+++ Estratto della pagina +++
E adesso si torna a gran voce a parlare dell’euroinomane e austerico delle brume di Bruxelles, Mario Draghi.
Soprattutto se ne parla in vista di un possibile incarico di prestigio nell’Unione Europea.
Come più volte abbiamo adombrato, Mario Draghi fa parte in senso pieno di quella cerchia di uomini superiori, nati appositamente per comandare e per di più senza dover passare da votazioni democratiche. Il suo cursus honorum, del resto, parla chiaro.
Mario Draghi esordì in Goldman Sachs. Poscia, fu a bordo del panfilo Britannia nel ’92. Successivamente divenne governatore della Banca Centrale Europea e nel 2021 fu presidente del Consiglio in Italia. Da più parti, ricorderete, si parlò anche di un suo possibile ingresso ai piani alti della NATO. E adesso l’euroinomane e austerico di Bruxelles torna pieno in pista.
Come ricordavo, da più parti si vocifera di un suo possibile ingresso ai piani alti dell’Unione Europea.
Il tosconichilista Matteo Renzi addirittura si è recentemente avventurato a sostenere che Mario Draghi è più che mai fondamentale per rianimare l’Unione Europea.
“Rianimare l’Unione Europea” sembra il titolo di una pellicola horror, e invece è davvero il desideratum di Matteo Renzi.
+++ Dati in esame +++
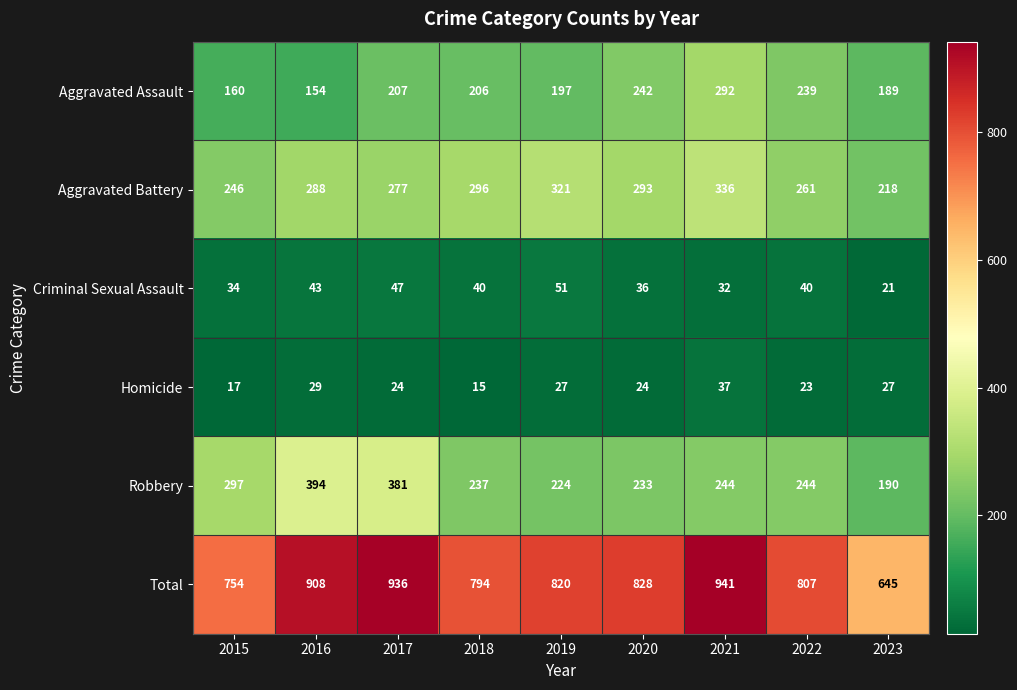

At how many categories does at least one series exceed 463?

9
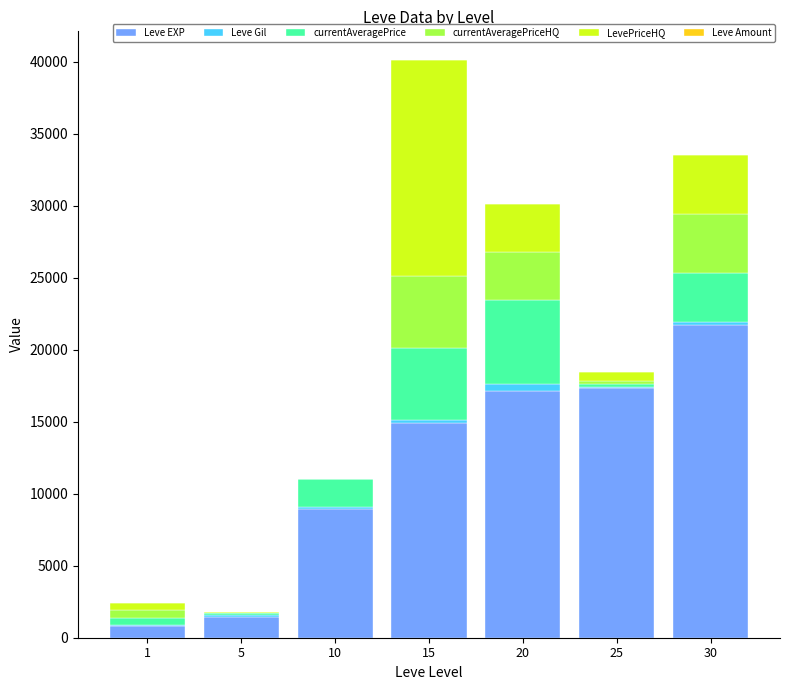

At which category is the sum across all series the highest?

15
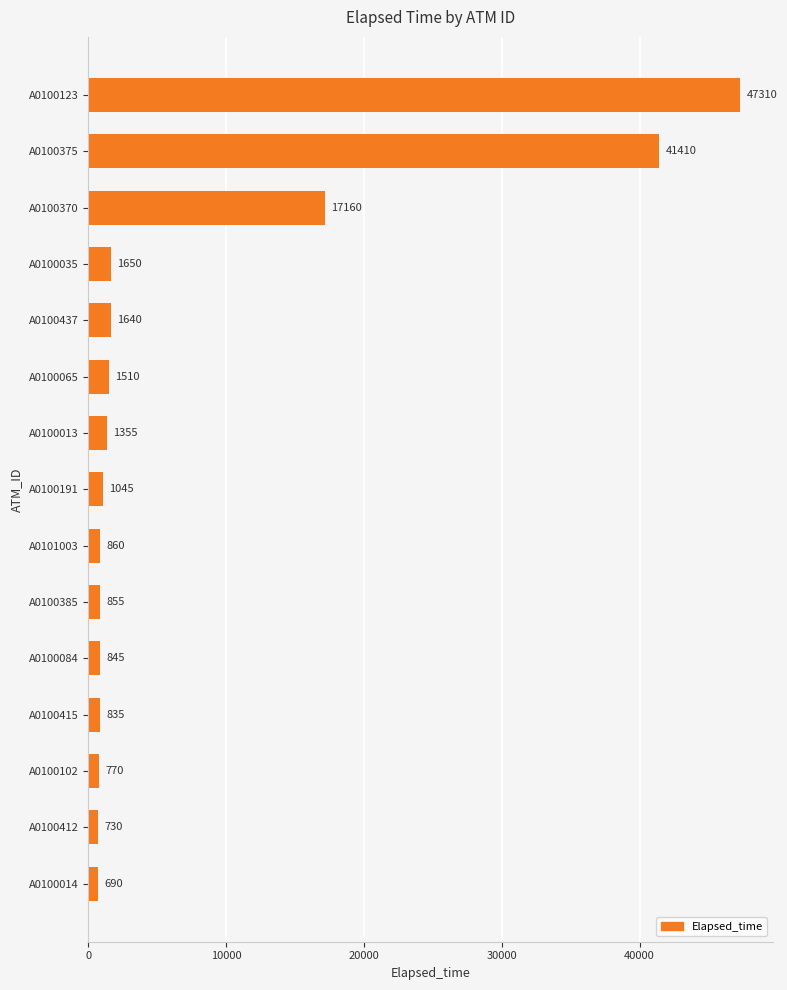

Reading top to bottom, what are all the values shown in this chart?

47310	41410	17160	1650	1640	1510	1355	1045	860	855	845	835	770	730	690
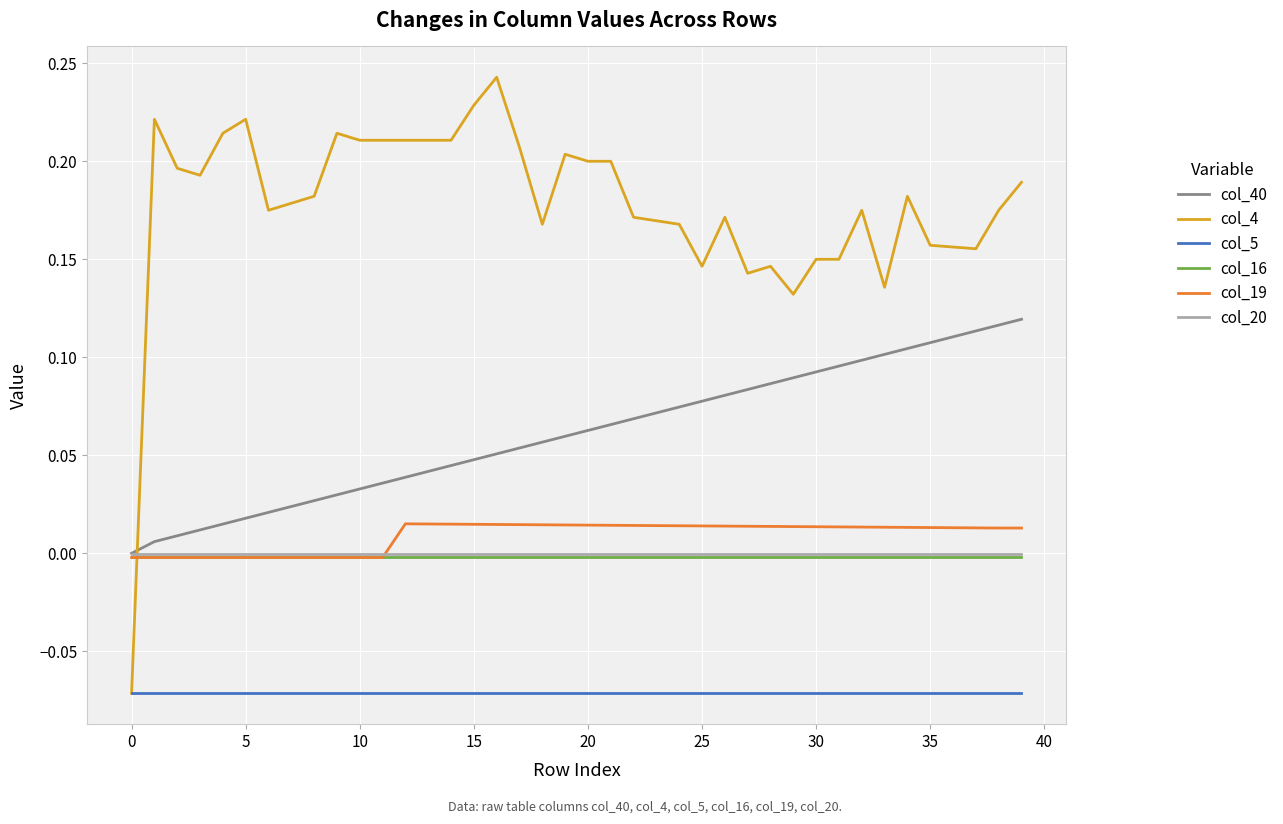

True or false: col_40 and col_5 intersect in this chart.

False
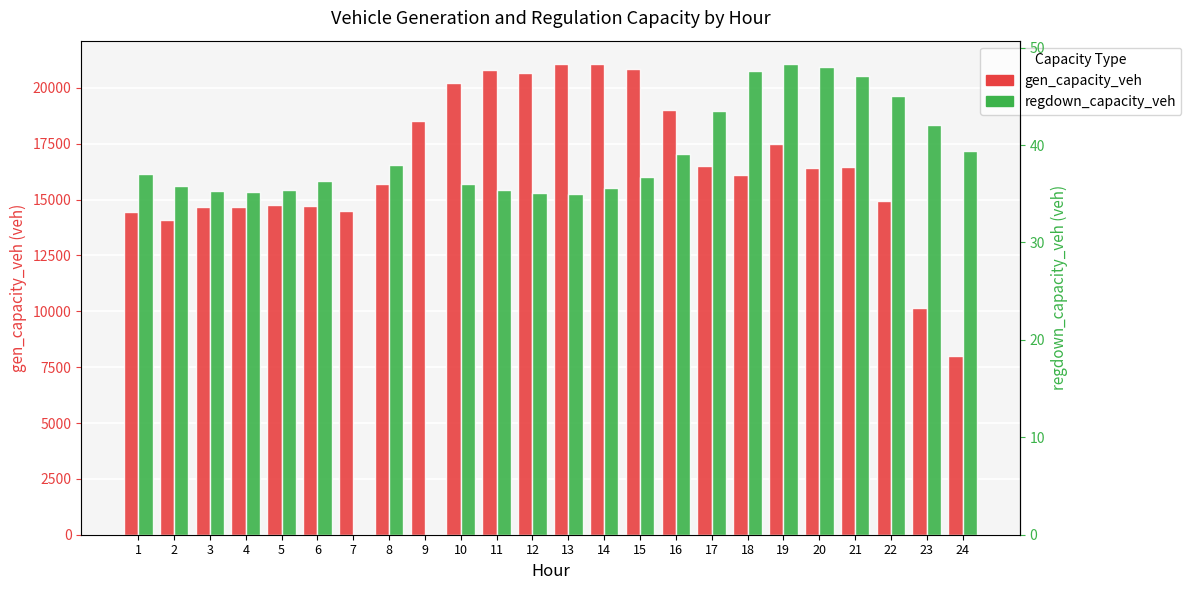

List the series in order of their overall mean, highest first.

gen_capacity_veh, regdown_capacity_veh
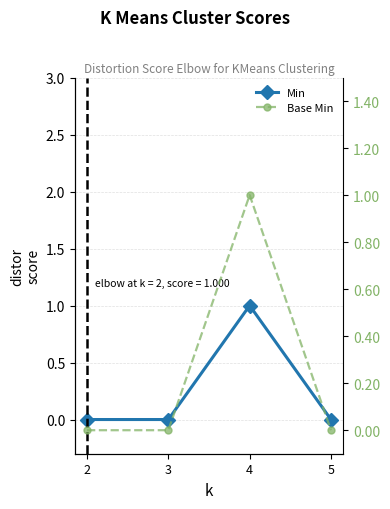

At 3, list the series in order from smallest to largest.

Min, Base Min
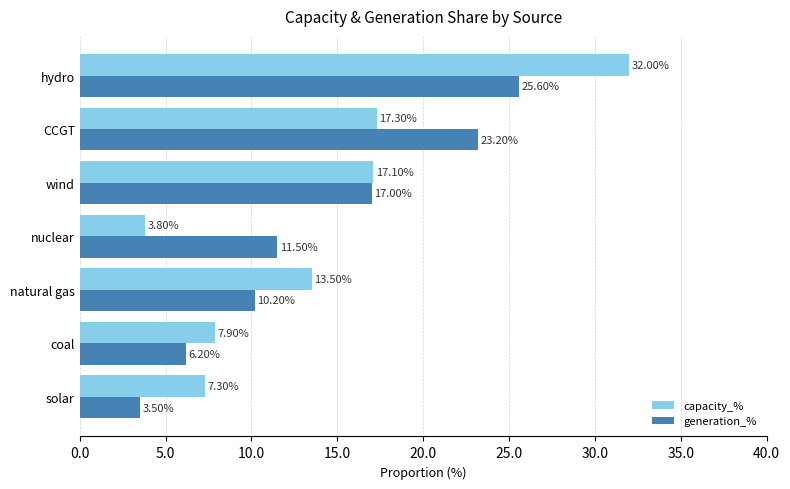

At which category is the sum across all series the highest?

hydro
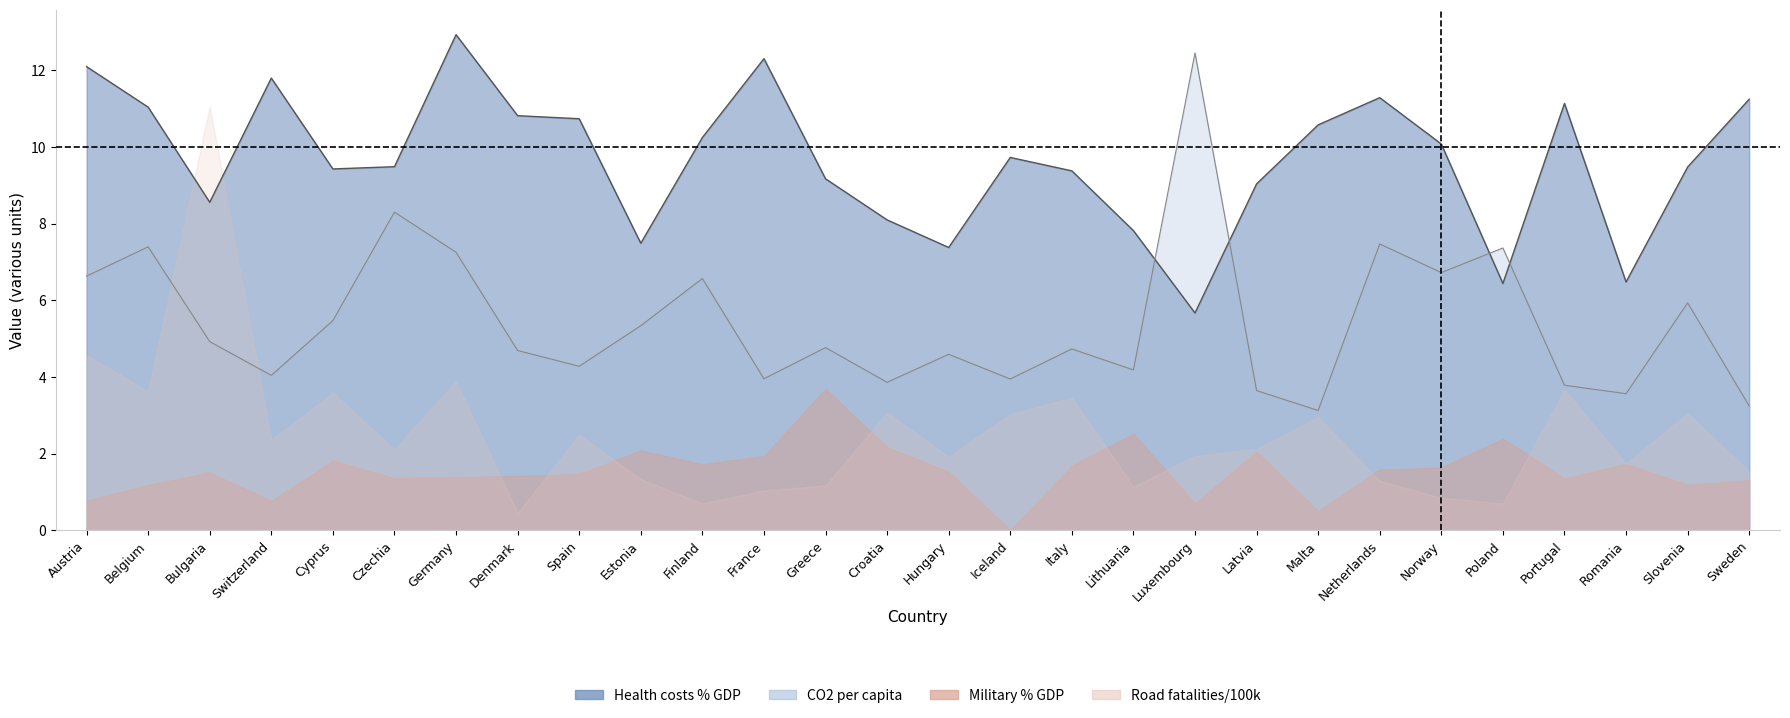

What is the difference between the CO2 emissions (metric tons per capita) values at Romania and Poland?

3.8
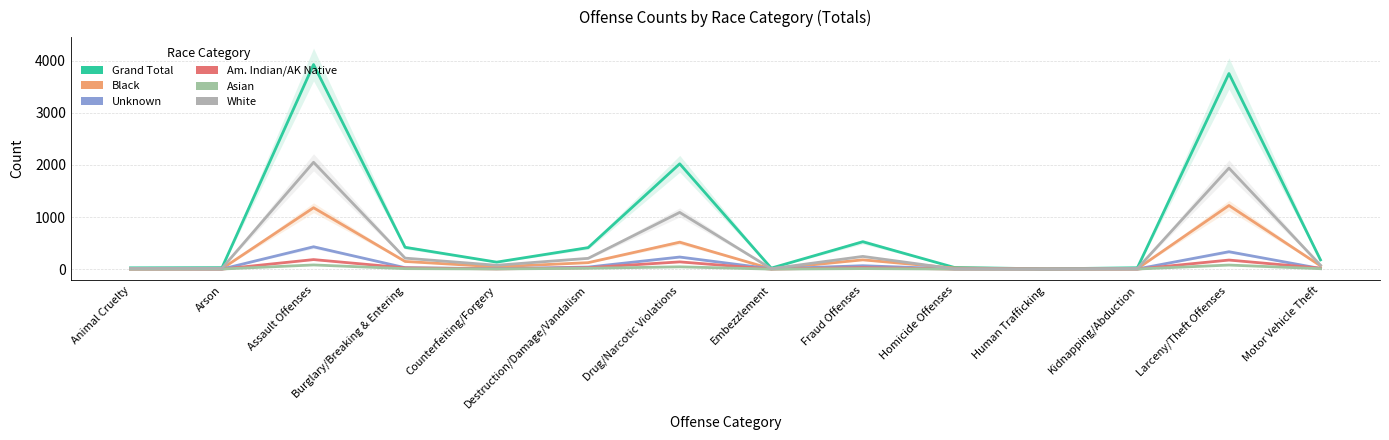

Between Arson and Assault Offenses, which is larger?

Assault Offenses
+++
Compito A:
Rispondi a queste domande sul testo su Mario Draghi:
(i) In quale banca esordì Mario Draghi?
(ii) In che anno fu presidente del Consiglio in Italia?
(iii) Chi ha detto che Draghi è più che mai fondamentale per rianimare l'Unione Europea?
Compito B:
Copia dal testo su Mario Draghi il brano che comincia con le parole "Mario Draghi esordì" e termina con le parole "alti dell’Unione Europea.".
Compito C:
Scrivi il seguito del testo su Mario Draghi, partendo subito dopo la sua ultima frase.
Per questo lavoro i record non servono.

Risultato del compito A:
(i) In Goldman Sachs.
(ii) Nel 2021.
(iii) Matteo Renzi.

Risultato del compito B:
Mario Draghi esordì in Goldman Sachs. Poscia, fu a bordo del panfilo Britannia nel ’92. Successivamente divenne governatore della Banca Centrale Europea e nel 2021 fu presidente del Consiglio in Italia. Da più parti, ricorderete, si parlò anche di un suo possibile ingresso ai piani alti della NATO. E adesso l’euroinomane e austerico di Bruxelles torna pieno in pista.
Come ricordavo, da più parti si vocifera di un suo possibile ingresso ai piani alti dell’Unione Europea.

Risultato del compito C:
La von der Leyen, per parte sua, che ultimamente sembra in difficoltà su più fronti, ha sostenuto che Mario Draghi ed Enrico Letta “indicano la via”. La via, ci permettiamo di aggiungere, che conosciamo bene e che mena nell’abisso i lavoratori e i ceti medi, quelli che peraltro l’Unione Europea di marca neoliberale ha già ampiamente suppliziato e martoriato in questi anni. E li ha suppliziati e martoriati non per accidence, ma per la propria stessa struttura, quale trova espressione ad esempio nei trattati europei.
I trattati europei sono incardinati sul verbo neoliberale e dunque sulla programmatica aggressione ai danni dei lavoratori e dei ceti medi. Anche Ignazio La Russa ha asserito testualmente che Mario Draghi ha tutte le carte in regola per occupare posti di rilievo nell’Unione Europea.
Dunque, la benedizione per Mario Draghi arriva anche dalla destra bluette neoliberale.
Ed è la prova, se ancora ve ne fosse bisogno, che sotto ogni profilo destra neoliberale e sinistra neoliberale sono espressioni fintamente oppositive del medesimo, vale a dire articolazioni fintamente plurali, del partito unico del turbocapitalismo. Partito unico che non per caso, a destra come a sinistra, punta sempre e comunque su Mario Draghi come proprio rappresentante e come propria dramatis persona.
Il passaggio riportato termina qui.